Reduce your dataset to only the `0` and `1` types of chest pain.

Then, fit a Logistic Regression to predict between the two groups, and report the **ROC-AUC**.  

Repeat comparing category `0` to `2` and `3`.  Which pair was the OvO approach best at distinguishing?

In [87]:
ha = pd.read_csv("https://www.dropbox.com/s/aohbr6yb9ifmc8w/heart_attack.csv?dl=1")

ha = ha[(ha['cp'] != 2) & (ha['cp'] != 3)]
X = ha.drop(["cp"], axis = 1)
y = ha["cp"]

log_pipe.fit(X, y)
scores = cross_val_score(log_pipe, X, y, cv=5, scoring='roc_auc')
scores.mean()

0.8376709401709401

In [88]:
ha = pd.read_csv("https://www.dropbox.com/s/aohbr6yb9ifmc8w/heart_attack.csv?dl=1")
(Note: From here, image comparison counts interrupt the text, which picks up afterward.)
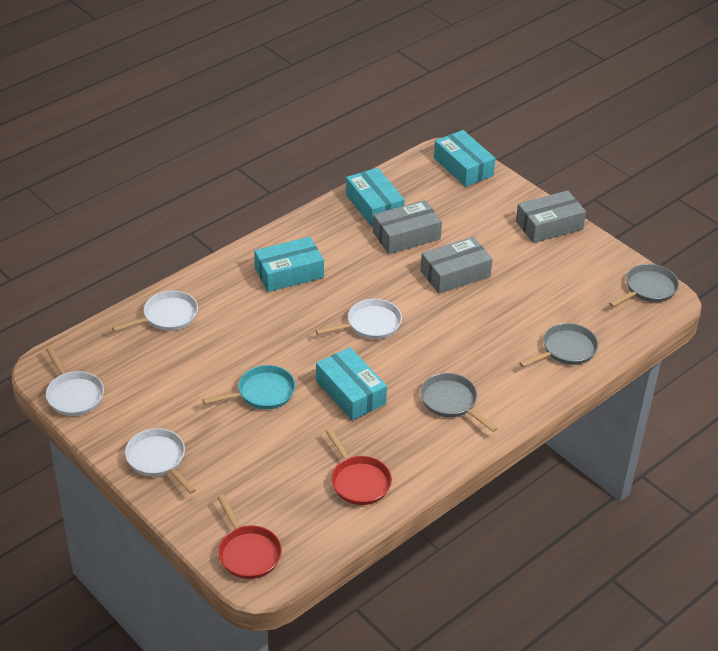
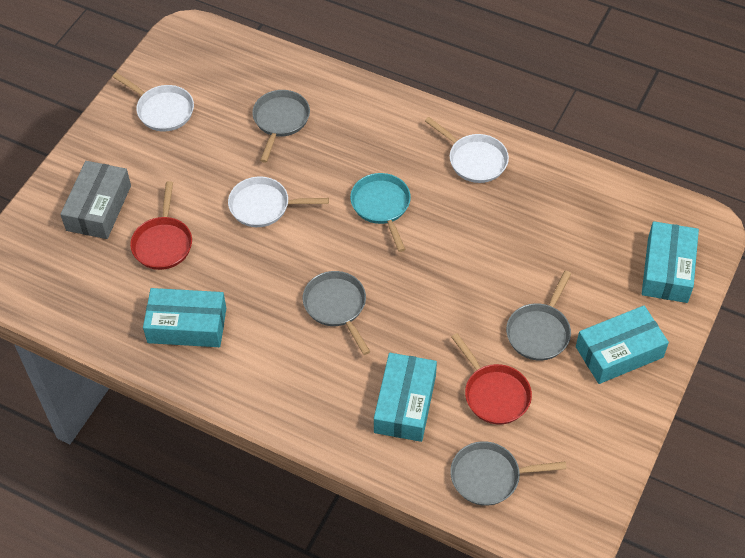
grey box: 3 -> 1
grey pan: 3 -> 4
white pan: 4 -> 3

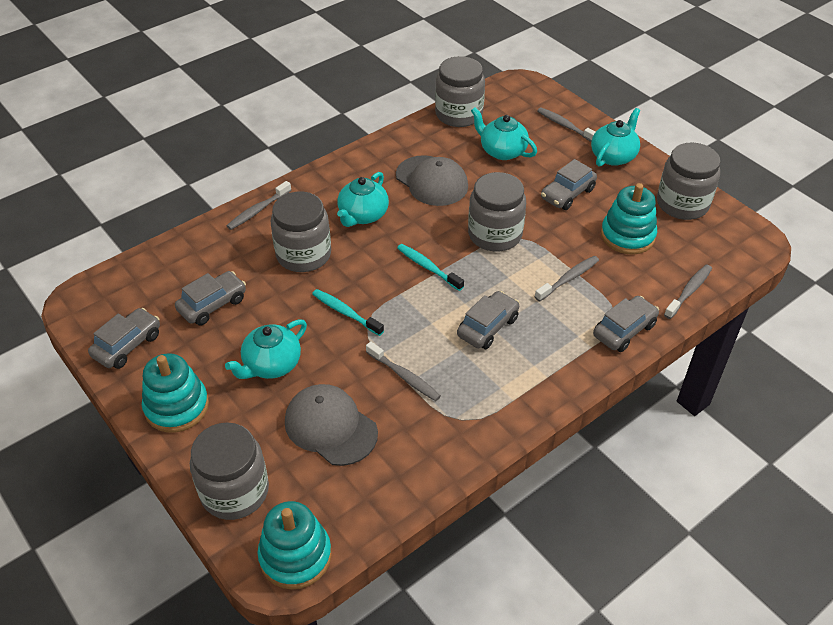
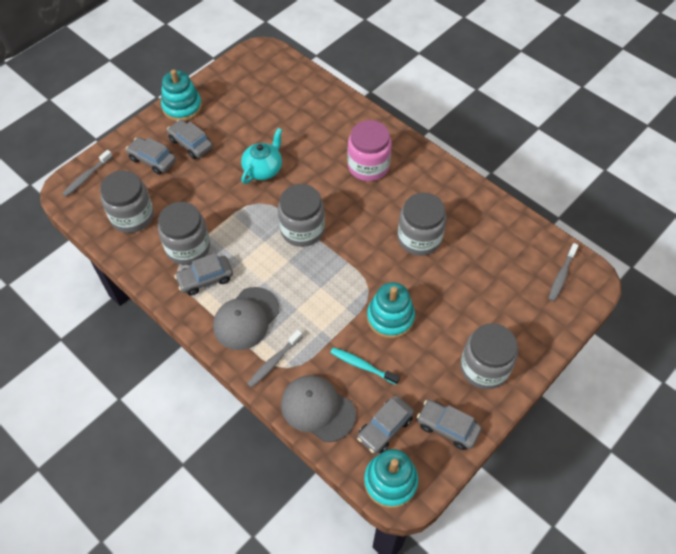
grey toothbrush: 5 -> 3
pink jar: 0 -> 1
turquoise teapot: 4 -> 1
turquoise toothbrush: 2 -> 1

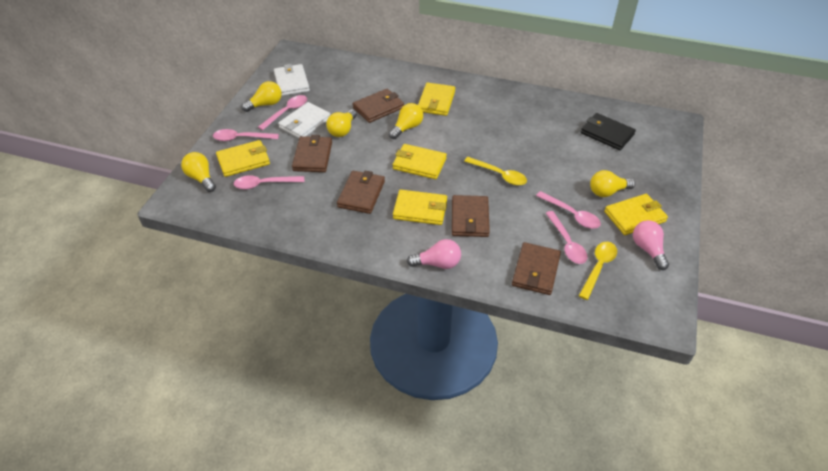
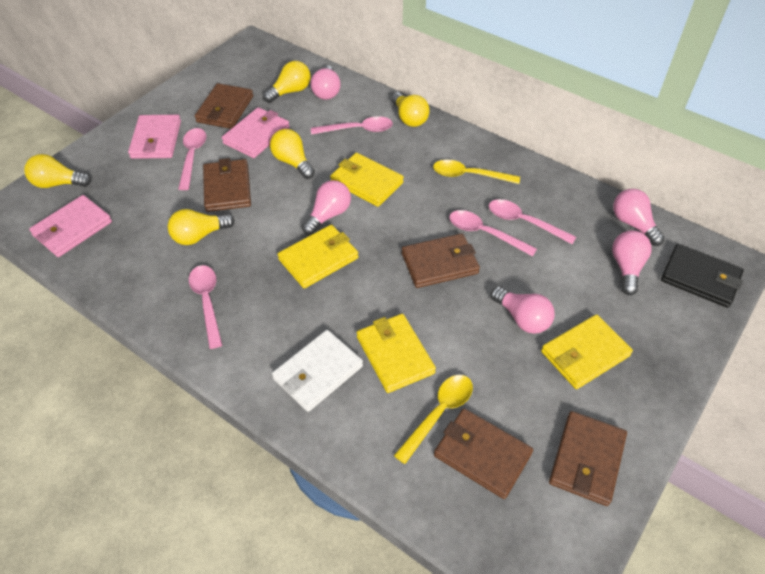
pink light bulb: 2 -> 5
pink wallet: 0 -> 3
white wallet: 2 -> 1
yellow wallet: 5 -> 4

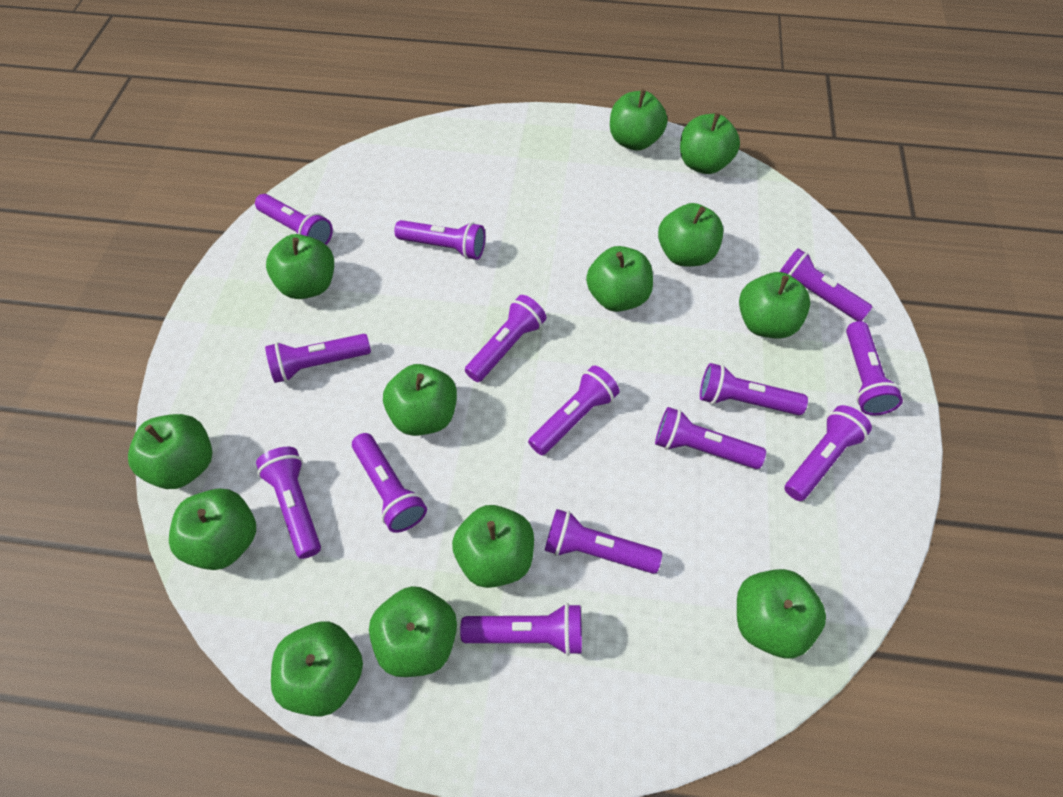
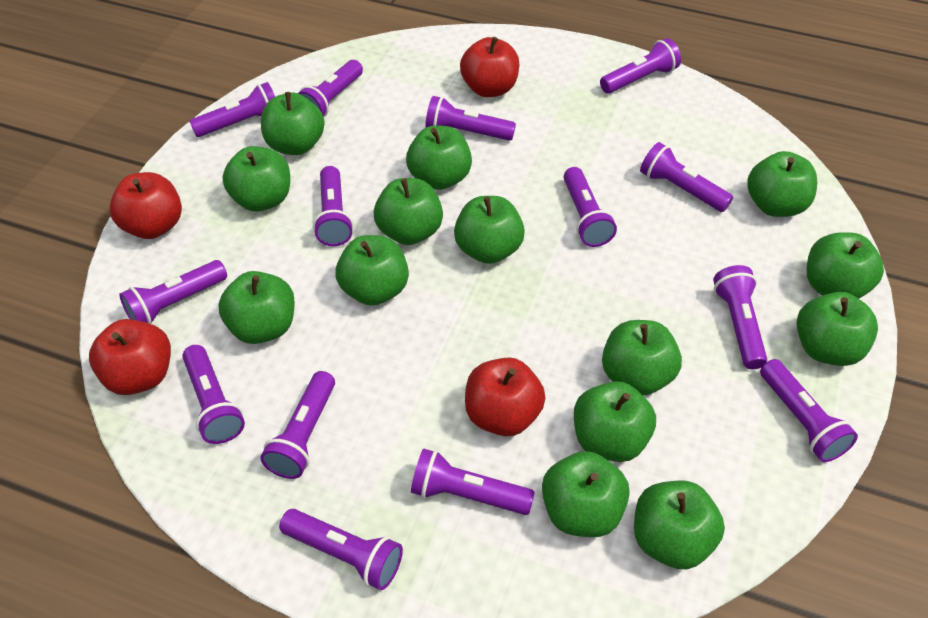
green apple: 13 -> 14
red apple: 0 -> 4

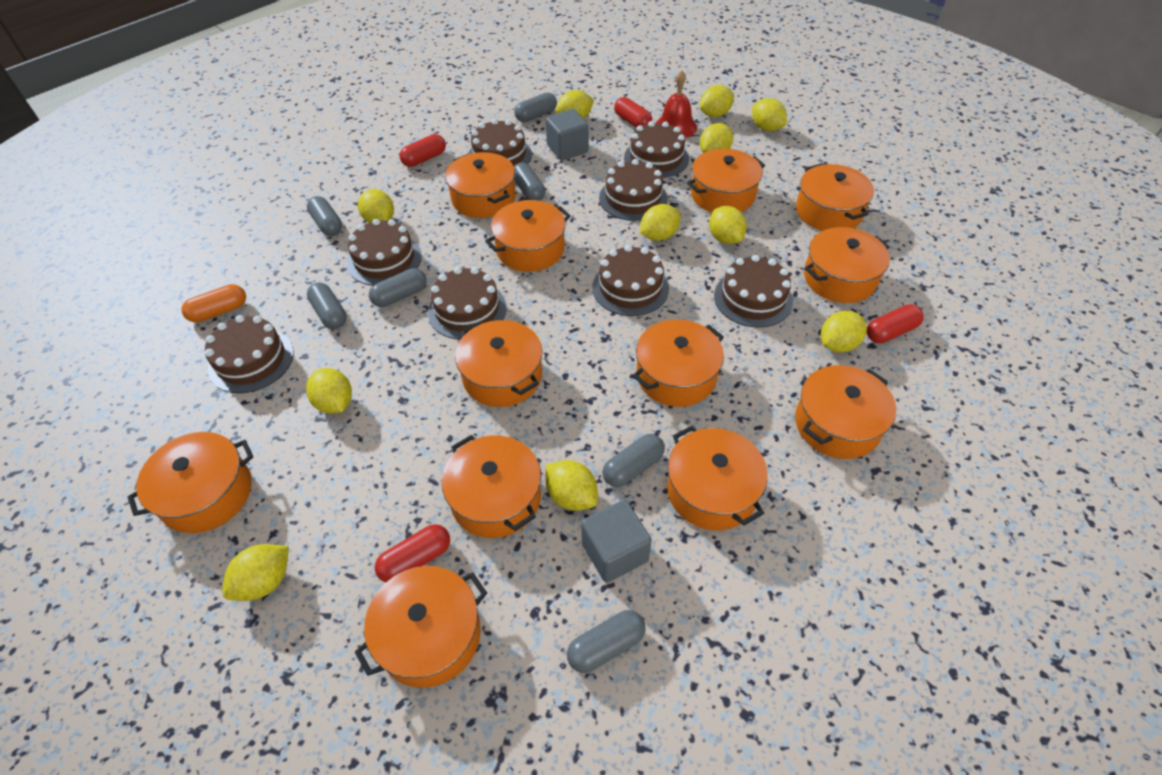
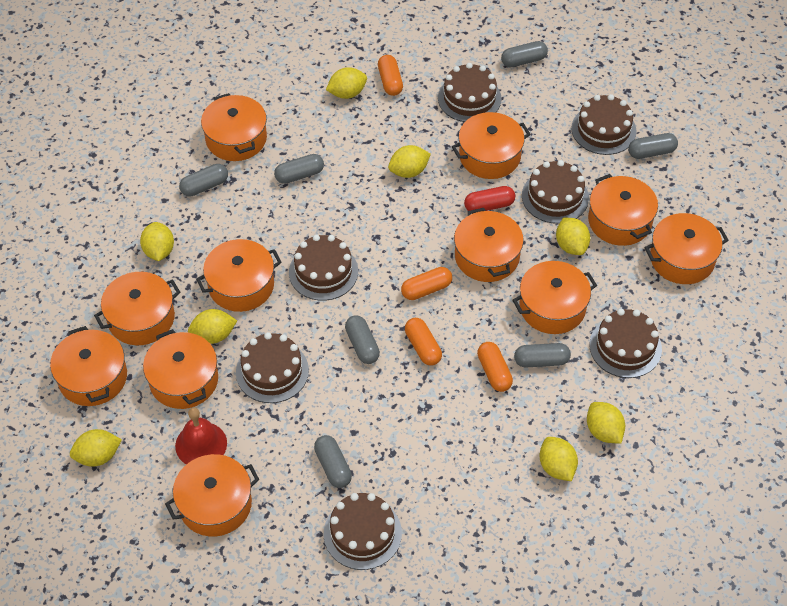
brown cake: 8 -> 7
grey cube: 2 -> 0
orange capsule: 1 -> 4
orange pot: 12 -> 11
red capsule: 4 -> 1
yellow lemon: 11 -> 8

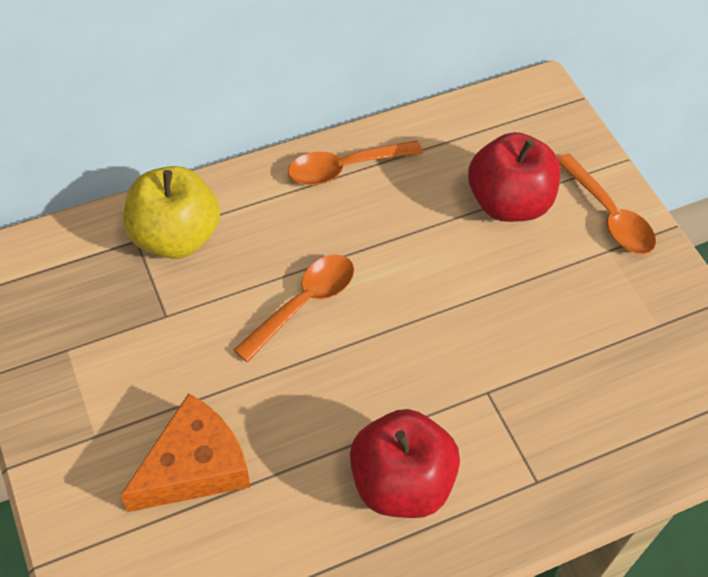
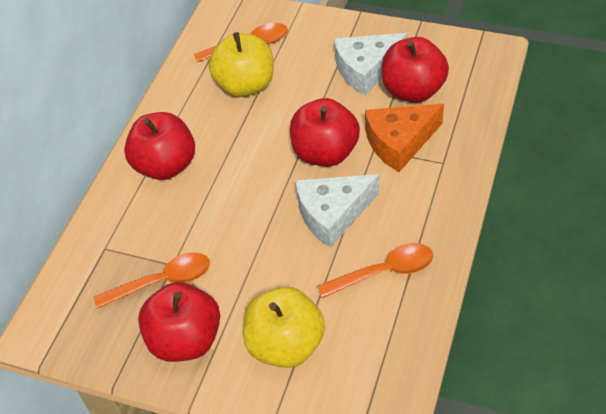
red apple: 2 -> 4
white cheese: 0 -> 2
yellow apple: 1 -> 2

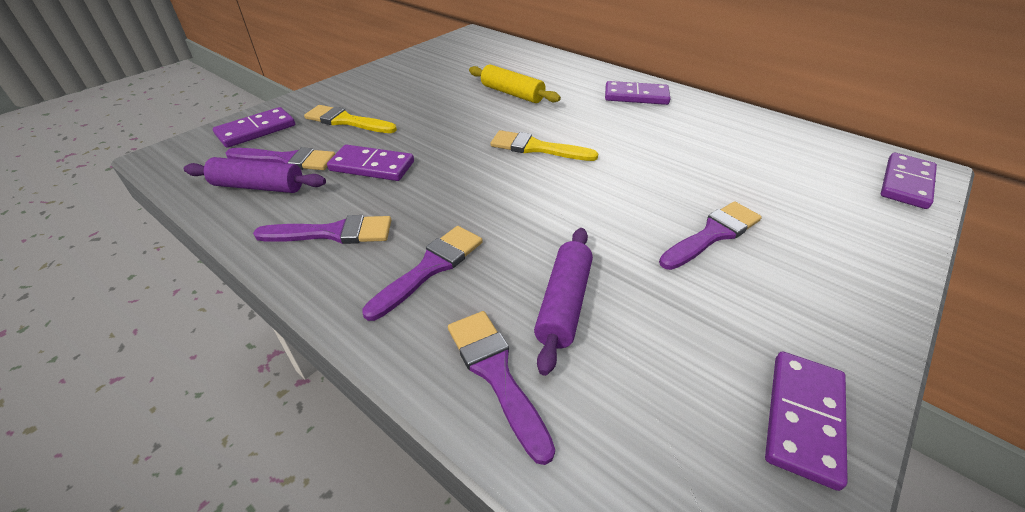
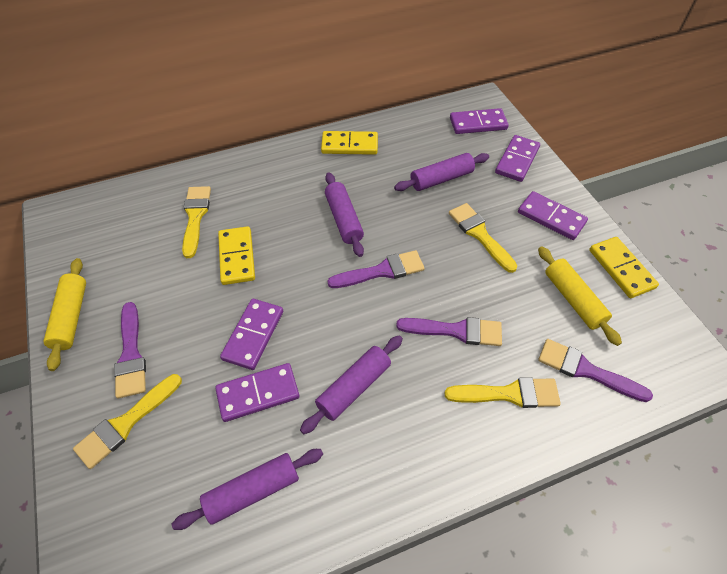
purple brush: 5 -> 4
purple rolling pin: 2 -> 4
yellow brush: 2 -> 4
yellow domino: 0 -> 3
yellow rolling pin: 1 -> 2

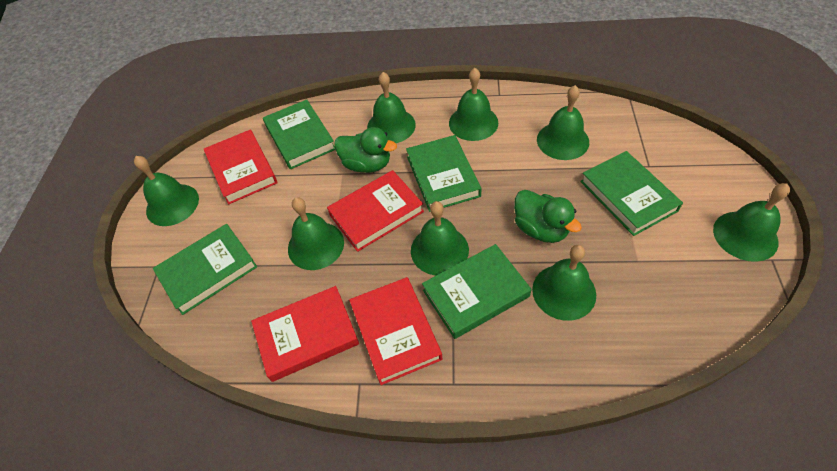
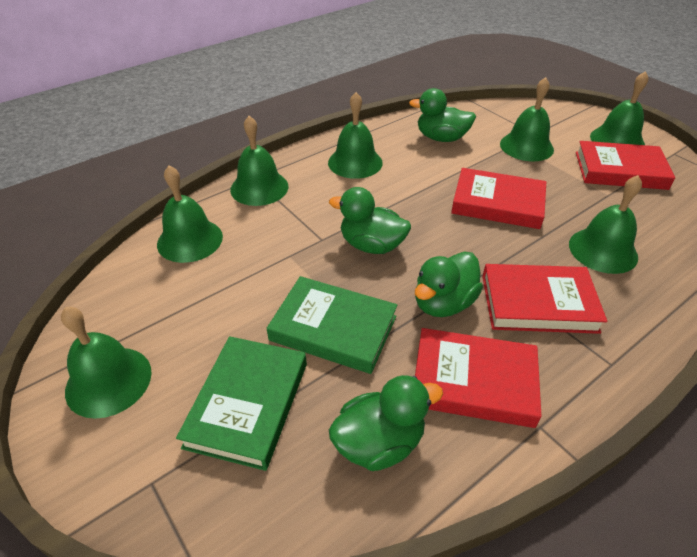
green bell: 8 -> 7
green book: 5 -> 2
green duck: 2 -> 4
ha = ha[(ha['cp'] != 1) & (ha['cp'] != 3)]
X = ha.drop(["cp"], axis = 1)
y = ha["cp"]

log_pipe.fit(X, y)
scores = cross_val_score(log_pipe, X, y, cv=5, scoring='roc_auc')
scores.mean()

0.7515837104072398

In [89]:
ha = pd.read_csv("https://www.dropbox.com/s/aohbr6yb9ifmc8w/heart_attack.csv?dl=1")

ha = ha[(ha['cp'] != 2) & (ha['cp'] != 1)]
X = ha.drop(["cp"], axis = 1)
y = ha["cp"]

log_pipe.fit(X, y)
scores = cross_val_score(log_pipe, X, y, cv=5, scoring='roc_auc')
scores.mean()

0.7412307692307692

The OvO model was best at distinguishing between chest pains 0 and 1.